Kudos to Secretary of Defense Robert Gates and Admiral Mike Mullen, chairman of the Joint Chiefs of Staff, for advocating repeal of the 1993 "Don't Ask, Don't Tell" law. This hypocritical act forces honorable military men and women to be inauthentic by hiding their sexual identity or be forced out of the U.S. armed forces.
Admiral Mullen was especially forthright when he stated, "Allowing gays and lesbians to serve openly would be the right thing to do." He went on to say eloquently, "I cannot escape being troubled by the fact that we have in place a policy which forces young men and women to lie about who they are in order to defend their fellow citizens. . . For me personally, it comes down to integrity -- theirs as individuals and ours as an institution."

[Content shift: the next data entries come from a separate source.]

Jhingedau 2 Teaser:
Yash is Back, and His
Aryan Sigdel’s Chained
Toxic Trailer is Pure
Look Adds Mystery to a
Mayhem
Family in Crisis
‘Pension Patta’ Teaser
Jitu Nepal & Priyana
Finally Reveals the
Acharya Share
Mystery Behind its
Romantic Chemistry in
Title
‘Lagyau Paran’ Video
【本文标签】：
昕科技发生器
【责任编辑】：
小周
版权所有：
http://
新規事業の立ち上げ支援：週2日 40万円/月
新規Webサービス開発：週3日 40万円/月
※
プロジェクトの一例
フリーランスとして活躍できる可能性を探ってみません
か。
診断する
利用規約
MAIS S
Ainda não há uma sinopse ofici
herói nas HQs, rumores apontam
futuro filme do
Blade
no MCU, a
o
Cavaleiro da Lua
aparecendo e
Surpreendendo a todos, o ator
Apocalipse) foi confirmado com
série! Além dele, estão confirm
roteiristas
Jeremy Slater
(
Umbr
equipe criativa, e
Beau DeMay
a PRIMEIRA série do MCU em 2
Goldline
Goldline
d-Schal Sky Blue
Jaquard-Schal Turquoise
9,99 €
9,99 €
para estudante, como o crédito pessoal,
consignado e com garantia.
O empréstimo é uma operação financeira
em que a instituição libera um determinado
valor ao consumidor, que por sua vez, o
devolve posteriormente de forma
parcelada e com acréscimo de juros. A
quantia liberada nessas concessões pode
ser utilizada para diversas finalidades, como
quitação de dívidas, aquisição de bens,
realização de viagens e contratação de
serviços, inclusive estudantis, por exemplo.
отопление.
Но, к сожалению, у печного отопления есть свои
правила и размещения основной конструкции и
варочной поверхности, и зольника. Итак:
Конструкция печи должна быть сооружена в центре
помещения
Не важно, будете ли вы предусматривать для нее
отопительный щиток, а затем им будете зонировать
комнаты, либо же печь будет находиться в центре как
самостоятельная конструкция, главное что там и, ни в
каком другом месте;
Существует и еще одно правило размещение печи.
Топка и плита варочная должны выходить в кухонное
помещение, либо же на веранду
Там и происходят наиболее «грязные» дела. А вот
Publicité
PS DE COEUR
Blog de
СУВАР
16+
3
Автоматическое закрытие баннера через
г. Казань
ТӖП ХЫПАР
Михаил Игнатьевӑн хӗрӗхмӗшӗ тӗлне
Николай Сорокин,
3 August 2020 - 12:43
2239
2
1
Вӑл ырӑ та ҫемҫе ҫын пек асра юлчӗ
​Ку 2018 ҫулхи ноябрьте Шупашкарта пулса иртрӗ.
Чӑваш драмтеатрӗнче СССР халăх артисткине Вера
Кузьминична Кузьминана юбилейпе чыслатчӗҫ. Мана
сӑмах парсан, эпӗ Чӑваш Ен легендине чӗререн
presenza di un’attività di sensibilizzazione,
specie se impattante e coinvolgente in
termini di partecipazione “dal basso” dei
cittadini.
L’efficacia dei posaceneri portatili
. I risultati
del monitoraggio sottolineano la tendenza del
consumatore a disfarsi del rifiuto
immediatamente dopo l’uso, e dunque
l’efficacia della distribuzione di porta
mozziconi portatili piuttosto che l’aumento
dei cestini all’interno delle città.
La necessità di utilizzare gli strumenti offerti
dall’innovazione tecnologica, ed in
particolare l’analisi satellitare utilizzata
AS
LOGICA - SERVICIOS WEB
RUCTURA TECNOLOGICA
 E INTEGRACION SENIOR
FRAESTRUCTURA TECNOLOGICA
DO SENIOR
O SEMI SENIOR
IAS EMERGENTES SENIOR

Mullen said what every military person knows, "I have served with homosexuals since 1968. Putting individuals in a position that every single day they wonder whether today's going to be the day, and devaluing them in this regard, just is inconsistent with us as an institution."
Since the passage of the 1993 law, the U.S. has officially accepted gays in the military as long as they hide their identity. In other words, your sexual identity is acceptable if you don't tell anyone about it - or more baldly, just don't be authentic about who you are. It's hard to see what harm could be done to the armed forces if troops were allowed to be open, since every soldier already knows there are gays in the military. Are U.S. officials really that threatened by people who are gay or lesbian?
Last week I had the privilege of delivering the keynote address on "Authentic Leadership" at the U.S. Naval Academy's annual leadership conference in Annapolis. This event included leaders from more than fifty universities and academies in addition to hundreds of cadets. As I got to know many future officers, it never occurred to me to wonder which of them might be gay. But it troubled me greatly to think that U.S. law forces those who are to be inauthentic - precisely the opposite message of my talk.
In my "Authentic Leadership Development" classes at Harvard Business School, I have had several retired military officers share with me their deep fears that every day their sexual identity might be exposed by a former partner or someone who didn't like them. It is not surprising, but very sad, that these graduates of our military academies gave up their careers because they could no longer tolerate living a lie and living in fear.
It is worth noting that it isn't just gays who are forced to compromise their honor. Many straight officers have confided their worries about having some of their best troops exposed and not wanting to begin the process of their expulsion from the military.
Most disappointing of all was Senator John McCain, who reversed his 2006 position when he declared, "When the military wants to change the policy, we should consider seriously changing it." Now, he is accusing Secretary Gates of being "clearly biased." Before making such accusations, McCain should look in the mirror and ask himself, "Who's biased here?"
Sixty years ago -- long before the passage of the 1965 Civil Rights Bill -- the armed forces led the nation in integrating its ranks from top to bottom. What a loss it would have been to this nation had General Colin Powell not been permitted to serve his country as chairman of the Joint Chiefs. It's about time that the military catches up to the rest of the country in openly accepting gays throughout its ranks. Might there be a gay person who could rise to the top as General Powell did?
One of the cases in my HBS course is on Lisa Sherman, a talented executive who felt forced to resign from Verizon in 1994 because she couldn't safely reveal her sexual identity. Her departure caused former CEO Ray Smith not only to change the Verizon culture but to campaign for passage of the Employment Non-Discrimination Act.
I open the class by talking about our "hidden differences" and asking students to write down one thing about themselves they don't want anyone else to know. This simple exercise enables them to "walk in Lisa Sherman's shoes," rather than objectifying her as a lesbian that many cannot relate to. All of us have hidden differences. Shouldn't we work toward a society where we can share them openly without fear of rejection?
Thanks to Admiral Mullen and Secretary Gates for bringing us one step closer to the time when all Americans can reveal their hidden differences without fear of retribution and become truly authentic leaders.